* [Stored items]
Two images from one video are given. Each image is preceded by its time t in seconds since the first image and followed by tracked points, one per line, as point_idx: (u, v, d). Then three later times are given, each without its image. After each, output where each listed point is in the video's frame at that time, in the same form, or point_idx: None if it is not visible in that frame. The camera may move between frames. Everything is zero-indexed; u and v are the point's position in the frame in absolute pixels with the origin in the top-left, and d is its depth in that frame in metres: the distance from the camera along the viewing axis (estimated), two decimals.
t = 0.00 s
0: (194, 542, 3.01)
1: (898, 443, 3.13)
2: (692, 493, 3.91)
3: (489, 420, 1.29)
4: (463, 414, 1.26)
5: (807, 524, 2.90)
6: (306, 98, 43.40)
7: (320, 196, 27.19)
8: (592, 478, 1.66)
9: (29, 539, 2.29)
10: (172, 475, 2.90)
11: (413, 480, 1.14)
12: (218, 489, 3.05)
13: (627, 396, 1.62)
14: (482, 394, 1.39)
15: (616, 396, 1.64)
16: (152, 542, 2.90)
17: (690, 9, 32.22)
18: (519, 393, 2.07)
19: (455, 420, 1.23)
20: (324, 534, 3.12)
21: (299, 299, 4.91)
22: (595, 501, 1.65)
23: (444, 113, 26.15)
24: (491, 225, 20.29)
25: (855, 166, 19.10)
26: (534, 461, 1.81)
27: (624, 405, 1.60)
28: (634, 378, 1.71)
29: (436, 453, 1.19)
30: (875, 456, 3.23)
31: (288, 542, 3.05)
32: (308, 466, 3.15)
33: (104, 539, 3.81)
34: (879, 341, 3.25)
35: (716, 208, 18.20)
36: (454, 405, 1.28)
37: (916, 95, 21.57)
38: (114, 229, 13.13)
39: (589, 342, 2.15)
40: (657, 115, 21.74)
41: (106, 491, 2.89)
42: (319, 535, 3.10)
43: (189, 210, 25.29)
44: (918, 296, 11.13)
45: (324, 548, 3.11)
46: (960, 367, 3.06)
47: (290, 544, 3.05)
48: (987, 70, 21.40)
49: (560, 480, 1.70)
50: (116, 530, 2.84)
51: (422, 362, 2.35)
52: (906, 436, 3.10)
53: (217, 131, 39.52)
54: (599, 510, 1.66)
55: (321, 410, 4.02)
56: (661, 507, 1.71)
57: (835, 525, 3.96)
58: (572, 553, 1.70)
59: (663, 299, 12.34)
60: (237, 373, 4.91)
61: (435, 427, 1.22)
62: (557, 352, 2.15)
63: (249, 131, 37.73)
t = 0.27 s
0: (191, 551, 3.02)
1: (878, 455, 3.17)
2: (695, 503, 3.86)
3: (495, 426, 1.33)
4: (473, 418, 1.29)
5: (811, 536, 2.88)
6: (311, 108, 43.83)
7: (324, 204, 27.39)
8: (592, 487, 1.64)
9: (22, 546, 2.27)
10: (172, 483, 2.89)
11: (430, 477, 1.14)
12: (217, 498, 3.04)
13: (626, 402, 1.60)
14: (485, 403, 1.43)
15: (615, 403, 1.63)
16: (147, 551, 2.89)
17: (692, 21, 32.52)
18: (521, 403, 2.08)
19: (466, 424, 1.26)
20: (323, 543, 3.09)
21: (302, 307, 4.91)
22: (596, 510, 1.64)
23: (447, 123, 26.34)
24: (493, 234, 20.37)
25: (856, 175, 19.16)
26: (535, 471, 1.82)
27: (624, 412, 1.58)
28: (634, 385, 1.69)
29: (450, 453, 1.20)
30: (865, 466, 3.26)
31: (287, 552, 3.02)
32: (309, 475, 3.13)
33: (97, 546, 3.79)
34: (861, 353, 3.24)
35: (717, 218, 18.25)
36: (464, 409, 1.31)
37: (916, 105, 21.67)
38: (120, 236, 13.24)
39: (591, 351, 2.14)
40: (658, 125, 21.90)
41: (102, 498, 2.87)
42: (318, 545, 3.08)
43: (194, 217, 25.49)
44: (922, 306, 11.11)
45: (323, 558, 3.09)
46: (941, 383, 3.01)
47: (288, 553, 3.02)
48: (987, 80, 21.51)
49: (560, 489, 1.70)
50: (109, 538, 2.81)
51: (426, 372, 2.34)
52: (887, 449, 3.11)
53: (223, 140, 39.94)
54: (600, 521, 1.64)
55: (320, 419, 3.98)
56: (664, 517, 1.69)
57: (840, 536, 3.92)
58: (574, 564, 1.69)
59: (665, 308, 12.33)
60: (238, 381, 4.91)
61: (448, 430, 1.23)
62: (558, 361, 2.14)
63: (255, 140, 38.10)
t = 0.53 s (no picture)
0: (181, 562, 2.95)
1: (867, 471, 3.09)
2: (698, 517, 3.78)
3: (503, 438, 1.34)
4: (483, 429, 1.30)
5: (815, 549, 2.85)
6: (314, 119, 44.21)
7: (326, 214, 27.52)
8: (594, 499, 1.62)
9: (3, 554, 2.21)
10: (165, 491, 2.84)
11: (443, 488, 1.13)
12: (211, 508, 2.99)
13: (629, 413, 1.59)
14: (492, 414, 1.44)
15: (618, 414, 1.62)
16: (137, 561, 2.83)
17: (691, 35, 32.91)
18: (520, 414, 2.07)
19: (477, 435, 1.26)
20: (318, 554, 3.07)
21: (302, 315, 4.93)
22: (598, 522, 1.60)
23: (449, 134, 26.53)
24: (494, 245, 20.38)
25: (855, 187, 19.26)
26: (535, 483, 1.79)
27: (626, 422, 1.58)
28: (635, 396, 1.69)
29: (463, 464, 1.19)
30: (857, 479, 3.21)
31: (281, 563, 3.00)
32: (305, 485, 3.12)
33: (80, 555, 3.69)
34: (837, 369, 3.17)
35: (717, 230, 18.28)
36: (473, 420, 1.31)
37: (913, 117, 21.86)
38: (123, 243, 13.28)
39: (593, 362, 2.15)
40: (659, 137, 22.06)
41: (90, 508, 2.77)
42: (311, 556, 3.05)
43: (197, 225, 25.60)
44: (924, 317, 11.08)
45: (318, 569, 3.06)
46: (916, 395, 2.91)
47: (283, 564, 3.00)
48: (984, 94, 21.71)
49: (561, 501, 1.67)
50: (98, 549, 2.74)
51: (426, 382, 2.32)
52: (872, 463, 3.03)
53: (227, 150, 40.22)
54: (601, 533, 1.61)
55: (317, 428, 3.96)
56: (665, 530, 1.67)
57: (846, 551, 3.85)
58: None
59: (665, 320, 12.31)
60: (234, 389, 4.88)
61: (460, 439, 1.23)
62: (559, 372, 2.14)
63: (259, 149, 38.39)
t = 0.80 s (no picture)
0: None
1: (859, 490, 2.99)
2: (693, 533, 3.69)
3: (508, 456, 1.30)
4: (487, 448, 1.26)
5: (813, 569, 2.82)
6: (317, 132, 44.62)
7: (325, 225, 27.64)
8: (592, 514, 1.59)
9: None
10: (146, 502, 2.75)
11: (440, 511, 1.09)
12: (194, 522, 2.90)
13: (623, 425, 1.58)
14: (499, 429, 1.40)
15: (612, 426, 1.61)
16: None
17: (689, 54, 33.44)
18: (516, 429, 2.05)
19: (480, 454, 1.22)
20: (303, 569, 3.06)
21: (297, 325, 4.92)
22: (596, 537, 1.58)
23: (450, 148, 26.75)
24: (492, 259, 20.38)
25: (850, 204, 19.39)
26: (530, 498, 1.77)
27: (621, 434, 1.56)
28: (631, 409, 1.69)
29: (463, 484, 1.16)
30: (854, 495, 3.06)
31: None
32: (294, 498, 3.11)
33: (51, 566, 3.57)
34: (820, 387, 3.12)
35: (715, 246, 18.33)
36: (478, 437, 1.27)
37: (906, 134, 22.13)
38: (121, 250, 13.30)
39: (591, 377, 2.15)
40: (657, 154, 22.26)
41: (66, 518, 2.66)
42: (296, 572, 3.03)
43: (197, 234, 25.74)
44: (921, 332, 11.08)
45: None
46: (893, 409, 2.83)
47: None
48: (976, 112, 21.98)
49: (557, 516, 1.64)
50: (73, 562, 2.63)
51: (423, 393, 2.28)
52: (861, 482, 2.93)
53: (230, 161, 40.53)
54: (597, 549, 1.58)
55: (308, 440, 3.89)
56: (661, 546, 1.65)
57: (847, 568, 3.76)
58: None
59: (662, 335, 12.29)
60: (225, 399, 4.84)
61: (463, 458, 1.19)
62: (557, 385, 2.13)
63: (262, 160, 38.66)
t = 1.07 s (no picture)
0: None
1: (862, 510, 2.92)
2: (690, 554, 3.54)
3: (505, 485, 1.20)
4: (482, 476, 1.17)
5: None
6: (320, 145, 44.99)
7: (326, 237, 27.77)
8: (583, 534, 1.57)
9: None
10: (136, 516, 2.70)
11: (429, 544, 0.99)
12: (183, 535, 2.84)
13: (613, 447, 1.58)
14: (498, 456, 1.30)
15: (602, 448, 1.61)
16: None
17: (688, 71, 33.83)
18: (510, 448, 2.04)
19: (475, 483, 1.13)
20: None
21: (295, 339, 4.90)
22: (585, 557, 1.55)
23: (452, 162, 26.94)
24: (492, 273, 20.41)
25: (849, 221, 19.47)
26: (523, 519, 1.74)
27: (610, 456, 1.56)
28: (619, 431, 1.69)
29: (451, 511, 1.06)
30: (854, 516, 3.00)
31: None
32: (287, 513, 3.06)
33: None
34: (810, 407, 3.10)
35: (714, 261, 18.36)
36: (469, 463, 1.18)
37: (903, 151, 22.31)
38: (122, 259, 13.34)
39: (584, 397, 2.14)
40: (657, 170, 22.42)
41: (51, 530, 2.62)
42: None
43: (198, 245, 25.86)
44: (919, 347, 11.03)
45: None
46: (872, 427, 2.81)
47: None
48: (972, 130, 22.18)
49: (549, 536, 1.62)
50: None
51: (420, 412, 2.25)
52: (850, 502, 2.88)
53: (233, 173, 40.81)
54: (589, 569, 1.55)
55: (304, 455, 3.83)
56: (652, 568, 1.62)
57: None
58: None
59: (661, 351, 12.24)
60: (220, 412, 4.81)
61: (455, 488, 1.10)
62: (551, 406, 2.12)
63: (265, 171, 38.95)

* [What is expected]
Within the data above, the lines from the one with "18: (520, 414, 2.07)" to the one with "46: (916, 395, 2.91)" must be repeated exactly; no other line belongs in the answer.

* [Reply]
18: (520, 414, 2.07)
19: (477, 435, 1.26)
20: (318, 554, 3.07)
21: (302, 315, 4.93)
22: (598, 522, 1.60)
23: (449, 134, 26.53)
24: (494, 245, 20.38)
25: (855, 187, 19.26)
26: (535, 483, 1.79)
27: (626, 422, 1.58)
28: (635, 396, 1.69)
29: (463, 464, 1.19)
30: (857, 479, 3.21)
31: (281, 563, 3.00)
32: (305, 485, 3.12)
33: (80, 555, 3.69)
34: (837, 369, 3.17)
35: (717, 230, 18.28)
36: (473, 420, 1.31)
37: (913, 117, 21.86)
38: (123, 243, 13.28)
39: (593, 362, 2.15)
40: (659, 137, 22.06)
41: (90, 508, 2.77)
42: (311, 556, 3.05)
43: (197, 225, 25.60)
44: (924, 317, 11.08)
45: (318, 569, 3.06)
46: (916, 395, 2.91)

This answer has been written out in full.